Достаточно доказав, что ничто не могло сделать это вообще неуместным для мистера Бёрка доказать то, что он утверждал относительно объекта этого спора, я перехожу ко второму вопросу, то есть: был ли он оправдан в выборе комитета по Квебекскому биллю в качестве поля для этой дискуссии? Если бы это было необходимо, можно было бы показать, что он был не первым, кто внес эти дискуссии в Парламент, ни первым, кто возобновил их в этой сессии. Факт общеизвестен. Что касается Квебекского билля, они были введены в дебаты по этому предмету по двум простым причинам: во-первых, что, поскольку он думал тогда нецелесообразным делать действия фракционных обществ предметом прямого движения, у него не было другого пути, открытого для него. Никто не пытался показать, что это было вообще допустимо в какое-либо другое дело перед Палатой. Здесь все было благоприятно. Здесь был билль о формировании новой Конституции для французской провинции под английским господством. Вопрос естественно возник, должны ли мы урегулировать эту конституцию на английских идеях или на французских. Это предоставило возможность для изучения ценности французской Конституции, либо рассматриваемой как применимая к колониальному правительству, либо в ее собственной природе. Билль, тоже, был в комитете. Привилегией говорить так часто, как он хотел, он надеялся в некоторой мере восполнить недостаток поддержки, который он имел, но слишком много причин опасаться. В комитете всегда было в его власти привести вопросы от общностей к фактам, от декламации к дискуссии. Некоторую выгоду он фактически получил от этой привилегии. Это простые, очевидные, естественные причины для его поведения. Я верю, что они истинные, и единственные истинные.

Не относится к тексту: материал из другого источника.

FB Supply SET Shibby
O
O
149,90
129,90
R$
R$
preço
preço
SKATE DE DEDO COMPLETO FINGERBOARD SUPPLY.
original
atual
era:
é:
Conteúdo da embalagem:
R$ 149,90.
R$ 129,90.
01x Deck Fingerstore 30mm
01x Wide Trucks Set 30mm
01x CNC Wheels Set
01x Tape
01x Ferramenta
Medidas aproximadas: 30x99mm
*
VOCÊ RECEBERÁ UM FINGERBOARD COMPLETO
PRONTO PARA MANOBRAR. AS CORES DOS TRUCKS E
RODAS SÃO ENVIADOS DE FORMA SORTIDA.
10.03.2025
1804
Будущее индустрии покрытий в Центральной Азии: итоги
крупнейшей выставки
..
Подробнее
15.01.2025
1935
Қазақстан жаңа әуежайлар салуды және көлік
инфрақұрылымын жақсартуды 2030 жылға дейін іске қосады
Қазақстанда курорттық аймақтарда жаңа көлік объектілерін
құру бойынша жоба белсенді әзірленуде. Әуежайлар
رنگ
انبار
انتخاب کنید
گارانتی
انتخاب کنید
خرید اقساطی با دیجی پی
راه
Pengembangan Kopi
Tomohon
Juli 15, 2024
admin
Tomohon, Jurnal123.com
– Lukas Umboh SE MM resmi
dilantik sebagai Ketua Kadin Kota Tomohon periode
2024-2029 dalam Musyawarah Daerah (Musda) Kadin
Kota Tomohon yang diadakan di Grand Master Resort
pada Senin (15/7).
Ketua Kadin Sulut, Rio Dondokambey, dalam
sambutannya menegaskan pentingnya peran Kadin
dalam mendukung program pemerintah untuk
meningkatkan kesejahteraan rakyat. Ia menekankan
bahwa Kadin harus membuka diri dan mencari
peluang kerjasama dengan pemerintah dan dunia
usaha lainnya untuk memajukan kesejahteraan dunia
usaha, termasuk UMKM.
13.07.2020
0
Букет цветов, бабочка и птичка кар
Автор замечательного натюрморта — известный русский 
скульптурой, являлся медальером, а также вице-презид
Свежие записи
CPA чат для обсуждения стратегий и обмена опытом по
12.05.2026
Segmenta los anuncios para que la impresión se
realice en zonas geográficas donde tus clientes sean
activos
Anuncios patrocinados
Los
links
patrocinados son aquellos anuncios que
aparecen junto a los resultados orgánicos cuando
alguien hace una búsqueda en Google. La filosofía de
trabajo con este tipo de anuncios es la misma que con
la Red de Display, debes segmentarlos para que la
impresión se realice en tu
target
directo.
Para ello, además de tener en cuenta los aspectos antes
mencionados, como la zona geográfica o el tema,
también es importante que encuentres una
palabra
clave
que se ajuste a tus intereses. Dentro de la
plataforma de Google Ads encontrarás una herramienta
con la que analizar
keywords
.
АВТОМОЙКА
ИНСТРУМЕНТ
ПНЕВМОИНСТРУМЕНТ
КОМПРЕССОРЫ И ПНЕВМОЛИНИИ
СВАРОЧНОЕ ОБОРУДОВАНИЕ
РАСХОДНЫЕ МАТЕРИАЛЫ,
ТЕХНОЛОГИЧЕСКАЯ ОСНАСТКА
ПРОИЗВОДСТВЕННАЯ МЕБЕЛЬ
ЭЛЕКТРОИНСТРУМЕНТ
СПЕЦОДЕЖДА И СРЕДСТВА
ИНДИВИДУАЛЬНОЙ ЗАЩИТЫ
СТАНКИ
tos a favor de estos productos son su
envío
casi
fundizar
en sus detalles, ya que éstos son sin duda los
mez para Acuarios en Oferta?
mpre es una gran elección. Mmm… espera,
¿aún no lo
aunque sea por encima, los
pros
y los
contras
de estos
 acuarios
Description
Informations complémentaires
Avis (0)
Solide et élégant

Те, кто оправдывает частые прерывания, которые в конечном итоге полностью лишили его возможности продолжать, приписывают свое поведение очень другой интерпретации его мотивов. Они говорят, что через коррупцию, или злобу, или глупость он играл свою роль в заговоре, чтобы заставить своего друга мистера Фокса сойти за республиканца и тем самым предотвратить милостивые намерения своего суверена от вступления в силу, которые в то время начали раскрываться в его пользу [8]. Это довольно серьезное обвинение. Это, со стороны мистера Бёрка, было бы чем-то большим, чем ошибка, чем-то худшим, чем формальная нерегулярность. Любое оскорбление, любое насилие легко прощается, по снисхождению, которое мы все обязаны внезапной страсти. Эти вещи скоро забываются в случаях, в которых все люди так склонны забывать себя. Преднамеренные травмы, до степени, должны быть запомнены, потому что они требуют преднамеренных мер предосторожности, чтобы быть защищенными против их возвращения.